Work to complete — Rename "NSTAR" to "N-STAR" in the listing, beginning at its first line and stopping after the line that contains "1996 年 3 月 28 日 23833 1996-019A NAVSTAR 37", with everything else left unchanged. Omit the pictures from your answer.

[Collected data]
###
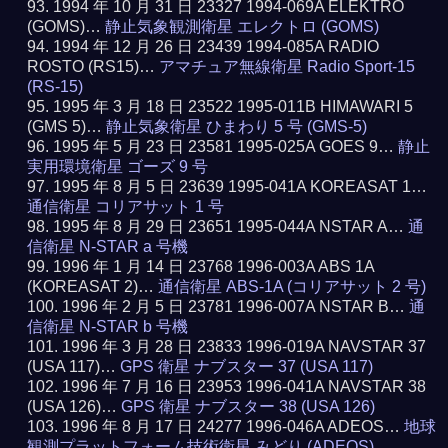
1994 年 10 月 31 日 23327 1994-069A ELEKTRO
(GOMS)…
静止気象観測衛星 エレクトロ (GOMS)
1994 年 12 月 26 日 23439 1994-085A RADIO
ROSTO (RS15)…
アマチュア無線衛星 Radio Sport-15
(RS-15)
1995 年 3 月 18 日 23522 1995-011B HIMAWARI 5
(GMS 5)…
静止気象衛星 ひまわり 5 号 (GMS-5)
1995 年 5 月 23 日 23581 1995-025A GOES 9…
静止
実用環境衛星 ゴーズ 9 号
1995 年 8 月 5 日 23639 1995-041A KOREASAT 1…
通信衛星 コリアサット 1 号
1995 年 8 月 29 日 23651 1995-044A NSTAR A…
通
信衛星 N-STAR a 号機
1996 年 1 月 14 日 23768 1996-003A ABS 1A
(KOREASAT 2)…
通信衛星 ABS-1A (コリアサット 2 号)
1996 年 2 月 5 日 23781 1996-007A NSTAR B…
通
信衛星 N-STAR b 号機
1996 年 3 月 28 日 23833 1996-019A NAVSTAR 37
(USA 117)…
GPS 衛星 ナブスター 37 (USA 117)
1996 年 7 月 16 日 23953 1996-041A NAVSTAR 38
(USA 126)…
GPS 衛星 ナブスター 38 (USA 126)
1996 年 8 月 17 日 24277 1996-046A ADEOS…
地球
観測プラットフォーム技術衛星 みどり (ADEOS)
###
Output for this task —
1994 年 10 月 31 日 23327 1994-069A ELEKTRO
(GOMS)…
静止気象観測衛星 エレクトロ (GOMS)
1994 年 12 月 26 日 23439 1994-085A RADIO
ROSTO (RS15)…
アマチュア無線衛星 Radio Sport-15
(RS-15)
1995 年 3 月 18 日 23522 1995-011B HIMAWARI 5
(GMS 5)…
静止気象衛星 ひまわり 5 号 (GMS-5)
1995 年 5 月 23 日 23581 1995-025A GOES 9…
静止
実用環境衛星 ゴーズ 9 号
1995 年 8 月 5 日 23639 1995-041A KOREASAT 1…
通信衛星 コリアサット 1 号
1995 年 8 月 29 日 23651 1995-044A N-STAR A…
通
信衛星 N-STAR a 号機
1996 年 1 月 14 日 23768 1996-003A ABS 1A
(KOREASAT 2)…
通信衛星 ABS-1A (コリアサット 2 号)
1996 年 2 月 5 日 23781 1996-007A N-STAR B…
通
信衛星 N-STAR b 号機
1996 年 3 月 28 日 23833 1996-019A NAVSTAR 37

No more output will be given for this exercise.